Yaban hayatı fotoğrafçısı Alper Tüydeş, Bursa İl Tarım Müdürlüğü'nün kararına tepki göstererek “Yaren ve diğer leylekler için kötü günler kapıda! Eskikaraağaç’ta göçmen kuşlar için oluşturulan önemli bir beslenme alanı bugün itibariyle risk altında!” ifadelerini kullandı.

Yaren leylek ve balıkçı Adem Yılmaz'ı tüm Türkiye'ye tanıtan yaban hayatı fotoğrafçısı Alper Tüydeş,  X’te Yaren leyleğe ev sahipliği yapan Bursa’nın Karacabey ilçesindeki Eskikaraağaç’ta göçmen kuşlar için beslenme alanının risk altında olduğunu duyurdu.
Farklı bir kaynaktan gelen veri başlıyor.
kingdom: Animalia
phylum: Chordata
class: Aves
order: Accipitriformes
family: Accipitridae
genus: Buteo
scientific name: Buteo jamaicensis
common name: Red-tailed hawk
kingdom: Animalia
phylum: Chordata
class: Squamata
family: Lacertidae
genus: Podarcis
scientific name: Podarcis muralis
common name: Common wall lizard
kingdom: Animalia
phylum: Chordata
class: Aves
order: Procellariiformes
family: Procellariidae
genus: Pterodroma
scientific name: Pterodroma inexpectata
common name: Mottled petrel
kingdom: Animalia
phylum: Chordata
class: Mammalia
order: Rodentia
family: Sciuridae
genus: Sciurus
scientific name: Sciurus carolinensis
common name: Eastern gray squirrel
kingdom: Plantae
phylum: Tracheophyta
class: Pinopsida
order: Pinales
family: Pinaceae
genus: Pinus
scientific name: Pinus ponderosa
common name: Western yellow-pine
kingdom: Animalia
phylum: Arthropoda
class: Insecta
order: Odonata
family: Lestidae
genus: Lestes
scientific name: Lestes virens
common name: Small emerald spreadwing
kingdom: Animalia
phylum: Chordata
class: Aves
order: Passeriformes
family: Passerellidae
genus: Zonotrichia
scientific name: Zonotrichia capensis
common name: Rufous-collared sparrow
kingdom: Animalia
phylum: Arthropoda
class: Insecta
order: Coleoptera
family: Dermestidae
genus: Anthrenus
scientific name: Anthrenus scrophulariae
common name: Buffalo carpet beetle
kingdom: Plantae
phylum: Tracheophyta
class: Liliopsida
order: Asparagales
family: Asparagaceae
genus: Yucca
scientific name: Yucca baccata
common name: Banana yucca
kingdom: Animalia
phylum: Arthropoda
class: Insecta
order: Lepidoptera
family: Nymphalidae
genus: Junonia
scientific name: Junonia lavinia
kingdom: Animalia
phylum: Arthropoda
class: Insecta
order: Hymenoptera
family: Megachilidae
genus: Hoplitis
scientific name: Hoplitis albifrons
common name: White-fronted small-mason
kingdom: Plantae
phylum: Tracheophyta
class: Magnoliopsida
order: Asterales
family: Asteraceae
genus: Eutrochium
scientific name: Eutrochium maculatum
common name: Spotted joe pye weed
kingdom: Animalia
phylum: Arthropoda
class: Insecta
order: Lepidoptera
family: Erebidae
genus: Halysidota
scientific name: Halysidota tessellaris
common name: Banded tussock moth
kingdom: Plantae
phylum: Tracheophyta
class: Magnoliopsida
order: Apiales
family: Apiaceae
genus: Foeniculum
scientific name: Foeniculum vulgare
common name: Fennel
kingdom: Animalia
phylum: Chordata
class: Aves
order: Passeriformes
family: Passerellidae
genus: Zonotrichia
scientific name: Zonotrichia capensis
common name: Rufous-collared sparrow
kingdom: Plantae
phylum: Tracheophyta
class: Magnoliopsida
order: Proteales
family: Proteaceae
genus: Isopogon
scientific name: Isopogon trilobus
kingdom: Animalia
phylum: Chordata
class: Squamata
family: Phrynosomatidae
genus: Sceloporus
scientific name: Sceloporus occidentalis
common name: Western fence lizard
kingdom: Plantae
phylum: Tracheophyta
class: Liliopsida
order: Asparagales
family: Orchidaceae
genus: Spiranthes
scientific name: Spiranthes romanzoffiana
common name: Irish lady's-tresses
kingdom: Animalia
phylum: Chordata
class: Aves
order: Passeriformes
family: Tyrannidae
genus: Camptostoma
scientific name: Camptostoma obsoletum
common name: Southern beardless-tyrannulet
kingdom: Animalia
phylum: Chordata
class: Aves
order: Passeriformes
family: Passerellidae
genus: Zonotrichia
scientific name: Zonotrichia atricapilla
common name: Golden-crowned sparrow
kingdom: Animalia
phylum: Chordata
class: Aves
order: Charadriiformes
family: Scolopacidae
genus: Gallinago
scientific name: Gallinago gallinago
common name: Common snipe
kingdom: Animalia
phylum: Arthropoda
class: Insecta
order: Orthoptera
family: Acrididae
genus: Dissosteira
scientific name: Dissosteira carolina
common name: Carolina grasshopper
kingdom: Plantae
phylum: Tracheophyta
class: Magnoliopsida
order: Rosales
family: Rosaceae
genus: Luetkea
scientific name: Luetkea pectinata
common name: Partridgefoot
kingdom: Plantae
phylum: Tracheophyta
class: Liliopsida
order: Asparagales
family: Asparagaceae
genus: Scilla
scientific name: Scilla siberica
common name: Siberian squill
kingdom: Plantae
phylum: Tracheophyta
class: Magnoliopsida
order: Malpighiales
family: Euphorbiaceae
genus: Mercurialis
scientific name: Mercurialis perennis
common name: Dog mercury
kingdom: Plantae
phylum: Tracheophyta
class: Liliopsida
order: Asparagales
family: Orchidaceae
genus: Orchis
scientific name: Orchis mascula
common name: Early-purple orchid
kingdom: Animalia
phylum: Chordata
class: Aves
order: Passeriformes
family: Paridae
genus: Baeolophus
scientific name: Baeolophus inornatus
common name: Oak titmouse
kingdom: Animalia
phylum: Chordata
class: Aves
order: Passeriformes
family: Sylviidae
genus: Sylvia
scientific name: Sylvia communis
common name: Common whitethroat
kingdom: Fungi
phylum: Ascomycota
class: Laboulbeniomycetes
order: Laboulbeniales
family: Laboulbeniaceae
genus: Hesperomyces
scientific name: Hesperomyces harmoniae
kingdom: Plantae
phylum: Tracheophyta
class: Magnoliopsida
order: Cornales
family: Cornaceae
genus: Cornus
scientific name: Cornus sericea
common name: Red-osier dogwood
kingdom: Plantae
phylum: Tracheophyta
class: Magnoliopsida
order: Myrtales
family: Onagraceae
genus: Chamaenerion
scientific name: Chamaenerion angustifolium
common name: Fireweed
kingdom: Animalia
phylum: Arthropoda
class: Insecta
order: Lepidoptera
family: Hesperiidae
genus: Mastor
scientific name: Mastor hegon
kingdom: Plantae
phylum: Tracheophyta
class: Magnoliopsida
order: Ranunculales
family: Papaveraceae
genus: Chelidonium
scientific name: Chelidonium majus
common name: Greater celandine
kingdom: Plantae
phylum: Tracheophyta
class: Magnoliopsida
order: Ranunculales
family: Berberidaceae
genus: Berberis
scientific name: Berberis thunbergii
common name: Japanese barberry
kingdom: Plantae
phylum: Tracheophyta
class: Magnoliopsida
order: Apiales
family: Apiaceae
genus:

“Beş yıl önce azalan beslenme alanları nedeniyle yurtdışından sağlanan fonla ‘ıslak Meraların Doğal Yollarla Islahı Projesi’ yapıldı ve atıl durumdaki bir mera alanının doğal yollarla bir kuş cennetine dönüşümü sağlanmıştı” ifadelerini kullanan Tüydeş, birkaç ay önce Bursa İl Tarım Müdürlüğü’ne bu projenin şikayet edildiğini açıkladı.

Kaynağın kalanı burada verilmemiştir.